▶ **ENUNCIADO**: Retome a entrevista sobre o agronegócio na Colômbia logo após a última frase apresentada, dando-lhe continuidade.

▶ **TEXTO PARA LEITURA**:
· · · · ·
Ainda temos muito a fazer para apoiar a agricultura familiar na Colômbia, para que ela possa sobreviver e competir no mercado interno e, esperamos, alcançar os mercados internacionais, mas isso requer maior escala de produção.
AgriBrasilis – Qual é a relevância do ESG no agronegócio na Colômbia e qual o nível de comprometimento dos elos da cadeia produtiva agropecuária?
Jorge Bedoya – ESG é fundamental para qualquer país. Precisamos cuidar dos nossos recursos naturais e pensar nas gerações futuras. Esta é uma responsabilidade das empresas e dos agricultores, mas também dos consumidores.
A implementação de boas práticas pode impactar nos custos de produção. Quando você está fornecendo comida para consumidores pobres, você não pode se dar ao luxo de aumentar os custos. Os mercados internacionais provavelmente poderiam pagar mais por produtos orgânicos, por exemplo, ou por embalagens mais sustentáveis, etc.
É papel do Governo criar mecanismos para viabilizar práticas sustentáveis para os mercados internacional e doméstico. Eu diria que ESG é um desafio permanente para todo o setor do agronegócio. Existem diferentes níveis de implementação, dependendo das possibilidades financeiras de cada participante.
· · · · ·
▶ **MATERIAL DE ORIGEM**:

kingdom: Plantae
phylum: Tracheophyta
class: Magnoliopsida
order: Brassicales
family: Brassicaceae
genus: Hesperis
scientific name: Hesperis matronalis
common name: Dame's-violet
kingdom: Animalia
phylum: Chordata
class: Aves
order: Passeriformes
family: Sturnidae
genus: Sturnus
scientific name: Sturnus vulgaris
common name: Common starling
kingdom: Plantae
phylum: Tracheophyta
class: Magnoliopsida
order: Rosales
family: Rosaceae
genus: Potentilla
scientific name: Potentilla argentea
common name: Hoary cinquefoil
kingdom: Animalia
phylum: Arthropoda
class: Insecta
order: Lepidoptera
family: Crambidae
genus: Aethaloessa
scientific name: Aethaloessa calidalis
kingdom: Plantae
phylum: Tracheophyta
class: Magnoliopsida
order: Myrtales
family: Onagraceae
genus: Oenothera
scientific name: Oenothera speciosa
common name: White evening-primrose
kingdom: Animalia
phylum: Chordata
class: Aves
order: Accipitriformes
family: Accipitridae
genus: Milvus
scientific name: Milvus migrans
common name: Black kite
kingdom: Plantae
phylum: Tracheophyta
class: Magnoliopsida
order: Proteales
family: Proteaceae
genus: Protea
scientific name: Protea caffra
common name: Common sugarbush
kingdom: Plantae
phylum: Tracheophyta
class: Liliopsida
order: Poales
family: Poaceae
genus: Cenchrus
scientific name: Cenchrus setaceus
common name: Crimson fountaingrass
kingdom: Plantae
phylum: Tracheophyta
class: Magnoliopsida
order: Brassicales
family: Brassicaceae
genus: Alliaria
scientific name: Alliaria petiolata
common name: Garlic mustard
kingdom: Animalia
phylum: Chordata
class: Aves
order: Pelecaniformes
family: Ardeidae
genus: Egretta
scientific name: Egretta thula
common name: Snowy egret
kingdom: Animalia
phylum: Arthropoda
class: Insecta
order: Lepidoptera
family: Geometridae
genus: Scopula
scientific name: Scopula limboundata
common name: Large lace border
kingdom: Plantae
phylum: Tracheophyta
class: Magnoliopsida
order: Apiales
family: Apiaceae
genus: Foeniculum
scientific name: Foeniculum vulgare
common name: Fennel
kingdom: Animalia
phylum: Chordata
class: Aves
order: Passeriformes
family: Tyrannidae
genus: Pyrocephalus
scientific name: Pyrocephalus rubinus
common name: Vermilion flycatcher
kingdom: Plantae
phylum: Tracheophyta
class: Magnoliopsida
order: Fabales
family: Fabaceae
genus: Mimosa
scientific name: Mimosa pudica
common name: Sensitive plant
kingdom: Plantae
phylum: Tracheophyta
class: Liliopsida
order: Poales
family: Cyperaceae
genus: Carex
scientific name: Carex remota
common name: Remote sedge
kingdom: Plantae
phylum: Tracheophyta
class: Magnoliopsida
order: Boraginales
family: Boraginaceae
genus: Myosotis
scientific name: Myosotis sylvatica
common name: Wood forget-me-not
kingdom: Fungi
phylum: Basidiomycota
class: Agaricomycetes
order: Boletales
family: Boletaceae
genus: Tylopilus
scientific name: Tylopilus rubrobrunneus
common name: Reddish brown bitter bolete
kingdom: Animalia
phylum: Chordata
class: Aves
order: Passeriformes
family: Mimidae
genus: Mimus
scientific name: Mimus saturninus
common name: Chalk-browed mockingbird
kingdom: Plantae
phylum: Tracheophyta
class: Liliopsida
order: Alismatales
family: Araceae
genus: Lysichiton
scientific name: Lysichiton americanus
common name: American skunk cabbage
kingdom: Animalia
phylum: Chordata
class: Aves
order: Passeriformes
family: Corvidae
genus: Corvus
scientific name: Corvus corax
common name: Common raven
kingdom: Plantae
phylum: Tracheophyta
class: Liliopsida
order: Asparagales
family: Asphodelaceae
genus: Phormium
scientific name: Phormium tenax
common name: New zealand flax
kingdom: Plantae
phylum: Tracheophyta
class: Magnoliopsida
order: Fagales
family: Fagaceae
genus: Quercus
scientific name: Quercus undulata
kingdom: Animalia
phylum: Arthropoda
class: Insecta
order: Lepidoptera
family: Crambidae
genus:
· · · · ·
▶ **EXERCÍCIO RESOLVIDO**:
Estamos tentando conscientizar todas as pessoas ligadas ao sistema alimentar. Esta deve ser uma abordagem conjunta. Não pode ser um único esforço dos agricultores, consumidores ou varejistas.
AgriBrasilis – Existe cooperação tecnológica entre a Colômbia e outros países da América Latina para melhorar a agricultura?
Jorge Bedoya – Existem alguns exemplos: há uma forte cooperação com instituições de pesquisa brasileiras, como a Embrapa.
No passado, a indústria de óleo de palma teve cooperação com o Equador por meio de programas de assistência técnica e pesquisa.

Colheita da palma na Colômbia (Fonte: Fedepalma)
AgriBrasilis – Que medidas o senhor planeja tomar diante da nova proposta de reforma tributária e possível tributação dos alimentos colombianos?
Jorge Bedoya – Para já não há texto ou rascunho oficial desta reforma porque o novo Governo ainda não começou. Prefiro não especular sobre o conteúdo, mas o presidente eleito disse que não vão taxar alimentos e não estão modificando o IVA que temos no setor agrícola, o que é uma boa notícia. Neste momento, é melhor esperar e ler o rascunho que eles vão apresentar ao Congresso.
Esta reforma está acontecendo porque o novo Governo tem a intenção de empreender e levar adiante múltiplos programas sociais. Esta foi sua plataforma política durante sua campanha, então eles têm que cumprir suas promessas. Eles têm que sustentar as pessoas mais pobres, querem criar empregos e precisam de recursos. Todos os governos da Colômbia trazem essa ideia de fazer uma reforma tributária estrutural, mas nunca foi aprovada pelo Congresso.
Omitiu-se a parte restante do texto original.